Let's find $x$ first by setting $\angle SQT = \frac{1}{2} \times \angle PQT$:

$8x - 25 = \frac{1}{2} \times (9x + 34)$

Now, solve for $x$:

$8x - 25 = \frac{9x + 34}{2}$

Multiply both sides by 2 to eliminate the fraction:

$16x - 50 = 9x + 34$

Now, solve for $x$:

$16x - 9x = 34 + 50$ $7x = 84$ $x = 12$

Now that we have $x = 12$, we can find the measures of the angles:

1. $\angle PQT$: $\angle PQT = 9x + 34 = 9(12) + 34 = 108 + 34 = 142^\circ$

2. $\angle SQT$ (which is also $\angle PQS$ because $QS$ bisects $\angle PQT$): $\angle SQT = 8x - 25 = 8(12) - 25 = 96 - 25 = 71^\circ$

3. $\angle SQR$ is given as $112^\circ$.

Thus, the angles are:

• $\angle PQT = 142^\circ$
• $\angle SQT = \angle PQS = 71^\circ$
• $\angle SQR = 112^\circ$ (already given)

Would you like any further clarification on these steps?
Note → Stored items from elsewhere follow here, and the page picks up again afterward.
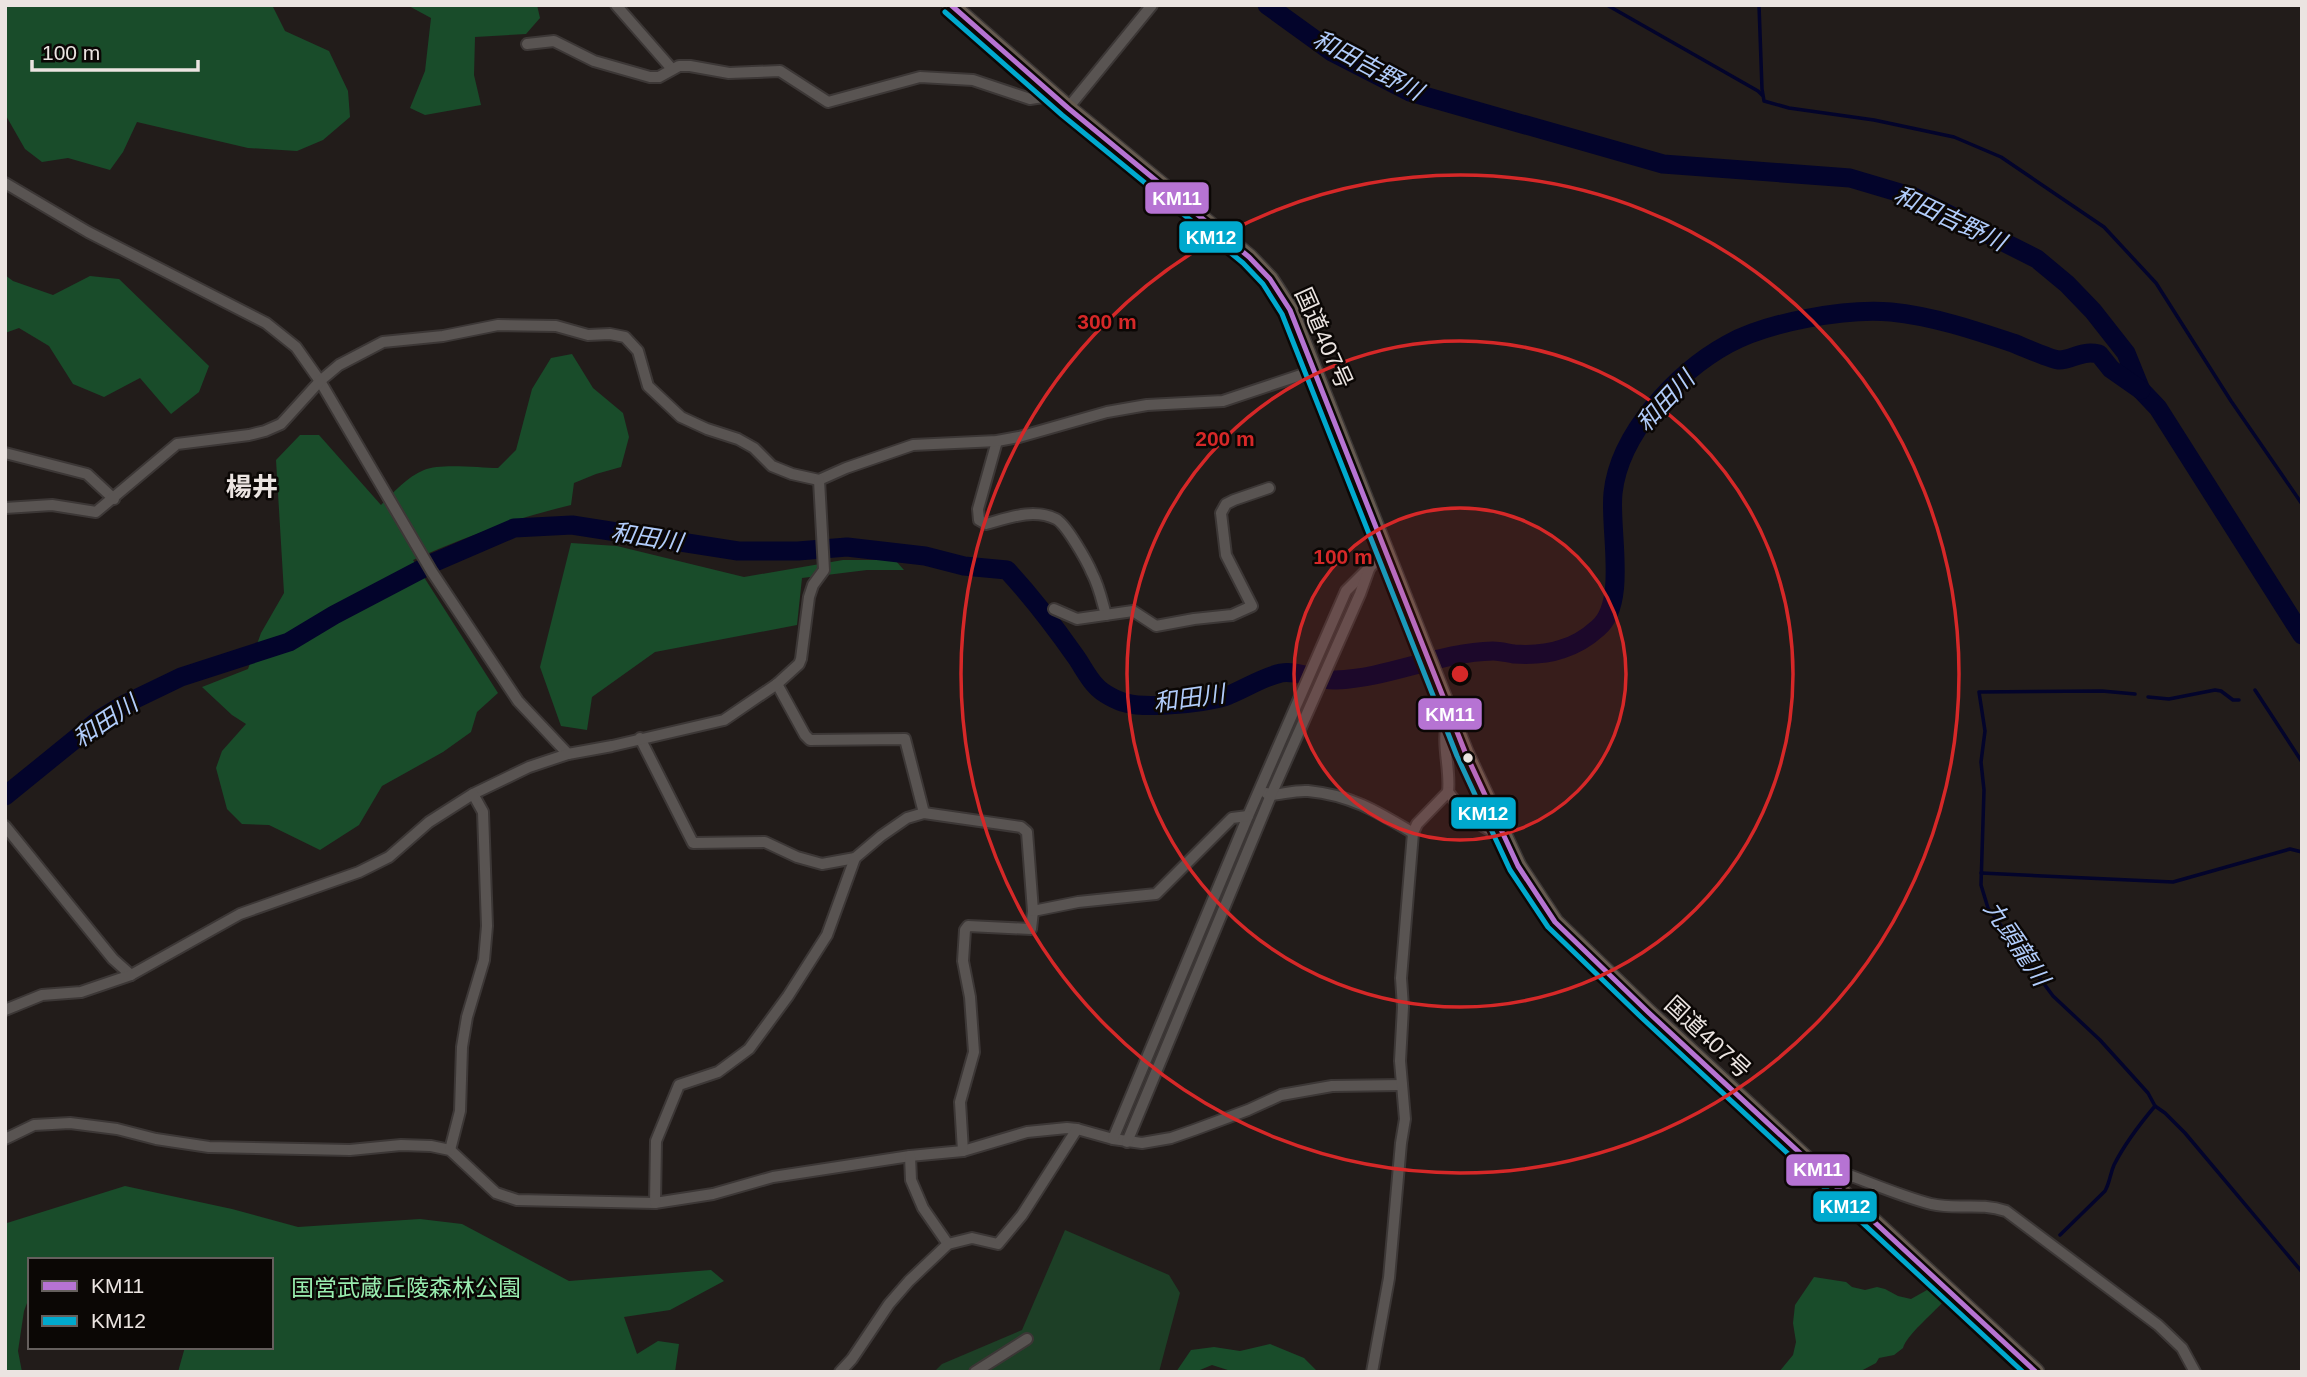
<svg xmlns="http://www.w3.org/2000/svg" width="2307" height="1377" viewBox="0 0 2307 1377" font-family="Helvetica,'Noto Sans JP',sans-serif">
	<rect width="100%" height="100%" fill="#221c1a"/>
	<path fill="#1d3f26" d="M1065 1230 1169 1275 1180 1293 1159 1372H934L942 1364 1022 1330Z"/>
	<g fill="#194c2a">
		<path d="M5 5H272L285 31 329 51 348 91 350 117 323 140 297 151 248 148 137 122 123 152 110 170 68 158 42 162 25 149 5 114Z"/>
		<path d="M407 5H537L540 18 526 34 475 37 474 75 481 105 425 115 410 108 425 71 431 18Z"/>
		<path d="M5 275 13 281 53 295 90 276 119 279 209 366 199 392 171 414 140 378 104 397 73 384 49 346 19 328 5 333Z"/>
		<path d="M572 354 593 388 623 413 629 437 621 467 596 474 574 483 571 505C516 518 465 537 413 560L498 693 477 712 471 732 443 752 382 786 359 825 320 850 269 825 242 824 227 809 216 768 222 751 246 724 232 715 202 687 248 669 261 633 284 593 276 460 300 435H319L381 505C394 492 407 477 424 470 440 463 480 468 498 468L516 450 532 389 551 358Z"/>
		<path d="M571 543 617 546 744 577 843 560H895L904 570H867L802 578 797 625 655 652 592 697 587 730 561 726 540 667Z"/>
		<path d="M125 1186 232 1209 298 1227 420 1219 462 1224 569 1281 711 1270 724 1281 670 1310 624 1317 637 1354 658 1341 679 1344 675 1372H178L185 1347H271V1260H30V1295L24 1311 18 1351 22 1372H5V1220L7 1223Z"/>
		<path d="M1814 1277 1846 1282 1852 1287 1865 1290 1877 1287 1885 1289 1898 1296 1911 1299 1927 1290 1935 1294 1943 1302C1933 1313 1906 1336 1903 1348L1894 1355 1879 1358 1876 1363 1859 1372H1779L1793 1355 1796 1342 1793 1323 1795 1305Z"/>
		<path d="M1270 1344 1304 1358 1318 1372H1234L1212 1365 1195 1372H1176L1191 1350 1214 1347 1240 1351Z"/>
	</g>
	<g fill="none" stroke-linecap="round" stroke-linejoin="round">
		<g stroke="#03042b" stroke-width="3.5">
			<path d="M1607 5 1758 91 1762 95"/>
			<path d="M1759 5 1762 89 1764 101 1789 108 1874 120 1954 137 2001 157 2104 227 2156 283 2231 401 2302 504"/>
			<path d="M2255 690 2302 762"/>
			<path d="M2148 697 2169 699 2215 690 2221 691 2233 700H2239"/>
			<path d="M1981 873 2173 882 2290 849 2302 852"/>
			<path d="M2155 1106 2165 1113 2185 1133 2302 1272"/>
			<path d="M2060 1235 2105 1191C2110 1182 2110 1174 2114 1165 2125 1143 2139 1125 2155 1106L2148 1093 2100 1040 2053 996 1988 908 1981 885 1984 790 1981 762 1985 731 1979 692 2102 691 2135 694"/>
		</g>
		<g stroke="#03042b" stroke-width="19">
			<path d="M1267 5 1332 52 1410 92 1663 164 1850 178 1914 197 2037 259 2067 284 2093 311 2126 353 2141 390 2158 408 2302 635"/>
			<path d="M5 796 100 719 125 704 181 677 289 642 334 615 435 562 514 528 572 525 738 551H798L847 547 925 556 964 566 1007 570C1032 597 1055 627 1076 657 1083 667 1088 678 1096 686 1102 693 1117 701 1126 703 1148 709 1208 703 1229 695 1246 688 1263 677 1281 673 1298 670 1318 681 1336 680 1389 678 1440 652 1493 651 1500 651 1507 653 1514 654 1530 655 1548 654 1562 649 1576 645 1588 637 1598 628 1628 603 1609 529 1613 493 1619 434 1677 372 1728 344 1768 322 1846 308 1891 312 1932 316 1974 330 2013 343 2024 347 2049 359 2059 360 2073 360 2080 350 2099 354L2111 369 2141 390"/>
		</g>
		<defs>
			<g id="minor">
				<path d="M616 5 672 69"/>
				<path d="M527 44 554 41 594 61 650 77H659L679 66H690L729 73 780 71 828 102 920 77 973 80 1030 99 1043 97 1050 91"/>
				<path d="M1068 108 1152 5"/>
				<path d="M5 183 88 232 266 323 296 347 320 381 432 572 518 701 568 754"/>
				<path d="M997 441 978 509 979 520 986 524C1008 518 1033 508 1056 519 1066 524 1087 561 1092 573 1099 586 1102 601 1106 615"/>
				<path d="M5 453 87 474 114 499"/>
				<path d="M5 508 52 505 96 512 177 444 249 435 265 431 281 424 320 381 339 365 383 342 443 336 498 325 556 326 588 335 610 334 625 337 638 351 648 386 681 417 707 429 738 439 754 448 772 466 792 474 819 480 846 468 913 445 997 441 1019 437 1107 412 1147 405 1223 401 1316 370"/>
				<path d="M1054 609 1077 619 1133 611 1156 626 1194 619 1232 615 1252 606 1226 555 1221 513 1226 504 1234 500 1269 488"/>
				<path d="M777 684 805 735 810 740 905 739 924 813"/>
				<path d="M1450 715C1439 740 1451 766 1448 792 1462 811 1481 829 1503 835"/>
				<path d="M640 738 693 843 765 842 797 857 822 864 855 858"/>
				<path d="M1266 793 1271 795C1283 794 1296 790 1308 791 1351 795 1378 812 1413 833"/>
				<path d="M5 826 113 959 131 975"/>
				<path d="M5 1010 42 995 81 992 131 975 240 914 359 872 389 857 429 822 473 794 529 767 568 754 612 746 724 720 777 684 799 664 801 659 809 597 813 585 824 570 819 480"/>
				<path d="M5 1139 34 1125 70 1123 117 1129 156 1139 209 1147 350 1150 401 1145 431 1146 450 1150 496 1193 517 1200 655 1203 713 1194 773 1177 910 1156 963 1151 1027 1132 1067 1128 1077 1129 1113 1139 1142 1143 1171 1138 1194 1130 1248 1110 1281 1095 1332 1086 1402 1085"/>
				<path d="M1113 1139 1248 816 1346 591 1385 552"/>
				<path d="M1127 1142 1271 795 1360 594 1369 569"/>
				<path d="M450 1150 460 1111 462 1047 467 1017 484 960 487 926 483 812 473 794"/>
				<path d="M963 1151 960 1102 974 1052 970 997 963 961 965 930 968 926 1031 929 1033 911"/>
				<path d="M910 1156 911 1180 923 1208 948 1244"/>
				<path d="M1821 1172 1828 1169 1838 1171C1869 1182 1900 1196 1931 1204 1958 1210 1979 1202 2006 1211L2158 1325 2182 1348 2195 1372"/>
				<path d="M655 1203 656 1141 679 1085 718 1072 749 1049 788 996 827 935 855 858 881 836 907 818 924 813 1021 827 1027 832 1033 911 1078 902 1156 894 1232 818 1248 816"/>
				<path d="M840 1372 852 1359 889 1304 909 1281 948 1244 972 1238 998 1244 1022 1215 1077 1129"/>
				<path d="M975 1372 1027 1339"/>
				<path d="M1372 1372 1389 1278 1401 1143 1405 1119 1400 1061 1403 1007 1401 978 1413 833 1417 824 1448 792"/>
			</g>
			<path id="highway" d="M951 5 1068 108 1249 257 1270 279 1290 310 1465 752 1518 866 1555 922 1648 1012 2036 1372"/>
		</defs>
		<use href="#minor" stroke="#3c3736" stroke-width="14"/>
		<use href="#highway" stroke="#3c3736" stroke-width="19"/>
		<use href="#minor" stroke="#595452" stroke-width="10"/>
		<use href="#highway" stroke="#655a4f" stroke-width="16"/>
		<defs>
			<path id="bus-1" d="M951 5 1068 108 1249 257 1270 279 1290 310 1465 752 1518 866 1555 922 1648 1012 2036 1372"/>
			<path id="bus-2" d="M945 12 1062 115 1243 263 1263 284 1282 314 1457 756 1510 870 1548 927 1642 1018 2023 1372"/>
		</defs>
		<use href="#bus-1" stroke="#0b0705" stroke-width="10"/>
		<use href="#bus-2" stroke="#0b0705" stroke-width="10"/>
		<use href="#bus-1" stroke="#b673d3" stroke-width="5"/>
		<use href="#bus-2" stroke="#00a9ce" stroke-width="5"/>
	</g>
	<circle cx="1460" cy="674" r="166" fill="#d62828" fill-opacity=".12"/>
	<g fill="none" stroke="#d62828" stroke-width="3.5">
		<circle cx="1460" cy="674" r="166"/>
		<circle cx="1460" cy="674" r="333"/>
		<circle cx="1460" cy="674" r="499"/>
	</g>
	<circle fill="#ebe4e1" stroke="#0b0705" stroke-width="2.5" cx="1468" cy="758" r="6"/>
	<g text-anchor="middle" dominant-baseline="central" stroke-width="5" stroke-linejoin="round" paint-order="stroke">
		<g font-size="23" fill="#ebe4e1" stroke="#0b0705">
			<text transform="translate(1324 338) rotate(66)">国道407号</text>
			<text transform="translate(1708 1037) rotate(43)">国道407号</text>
		</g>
		<g font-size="23" fill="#99edaf" stroke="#0b0705">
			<text x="406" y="1288">国営武蔵丘陵森林公園</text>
		</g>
		<g font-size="24" font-style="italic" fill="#b1ccfb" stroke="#0b0705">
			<text transform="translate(1368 65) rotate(28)">和田吉野川</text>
			<text transform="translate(1950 218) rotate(25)">和田吉野川</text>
			<text transform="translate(1665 401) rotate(-47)">和田川</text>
			<text transform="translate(647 537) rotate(9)">和田川</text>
			<text transform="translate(1189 698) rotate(-8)">和田川</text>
			<text transform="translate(105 721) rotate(-34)">和田川</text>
			<text transform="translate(2017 943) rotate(56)">九頭龍川</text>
		</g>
		<g font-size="26" font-weight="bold" fill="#ebe4e1" stroke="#0b0705">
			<text x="252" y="487">楊井</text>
		</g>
	</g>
	<circle cx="1460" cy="674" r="10" fill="#d62828" stroke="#0b0705" stroke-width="3.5"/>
	<g font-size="21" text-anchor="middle" font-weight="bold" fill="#d62828" stroke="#0b0705" stroke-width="5" stroke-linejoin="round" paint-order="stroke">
		<text x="1107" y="329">300 m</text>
		<text x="1225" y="446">200 m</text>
		<text x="1343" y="564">100 m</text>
	</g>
	<g stroke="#0b0705" stroke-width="2.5">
		<rect x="1144" y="181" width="66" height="34" rx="7" fill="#b673d3"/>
		<rect x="1178" y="220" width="66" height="34" rx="7" fill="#00a9ce"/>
		<rect x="1417" y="697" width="66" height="34" rx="7" fill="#b673d3"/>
		<rect x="1450" y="796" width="67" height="34" rx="7" fill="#00a9ce"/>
		<rect x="1785" y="1153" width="66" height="34" rx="7" fill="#b673d3"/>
		<rect x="1812" y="1190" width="66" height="33" rx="7" fill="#00a9ce"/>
	</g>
	<g font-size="19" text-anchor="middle" font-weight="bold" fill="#fff">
		<text x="1177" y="205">KM11</text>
		<text x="1211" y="244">KM12</text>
		<text x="1450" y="721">KM11</text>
		<text x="1483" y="820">KM12</text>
		<text x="1818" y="1176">KM11</text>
		<text x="1845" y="1213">KM12</text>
	</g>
	<rect width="2307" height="1377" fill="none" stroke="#ebe4e1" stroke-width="14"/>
	<rect x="28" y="1258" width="245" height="91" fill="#0b0705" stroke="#655f5d" stroke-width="2"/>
	<rect x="42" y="1281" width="35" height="10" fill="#b673d3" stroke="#655f5d" stroke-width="2"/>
	<text x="91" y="1293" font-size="21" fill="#ebe4e1">KM11</text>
	<rect x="42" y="1316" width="35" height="10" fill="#00a9ce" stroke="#655f5d" stroke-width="2"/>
	<text x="91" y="1328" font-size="21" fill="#ebe4e1">KM12</text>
	<path d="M32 60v10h166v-10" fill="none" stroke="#ebe4e1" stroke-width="3.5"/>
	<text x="42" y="60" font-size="21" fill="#ebe4e1" stroke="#0b0705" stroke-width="5" paint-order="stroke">100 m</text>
</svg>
Here are 5 related questions:

1. What if $\angle SQT$ was given instead as $7x - 15$? How would the angles change?
2. How can you use the sum of angles in a triangle to verify the calculation?
3. If $\angle SQR$ was changed, how would that affect the overall solution?
4. What if $QS$ didn't bisect $\angle PQT$, but instead was given as another angle?
5. Can you solve a similar problem if an exterior angle and one interior angle are given?

Tip: When working with angle bisectors, always remember that the two resulting angles are equal, which often leads to setting up a helpful equation.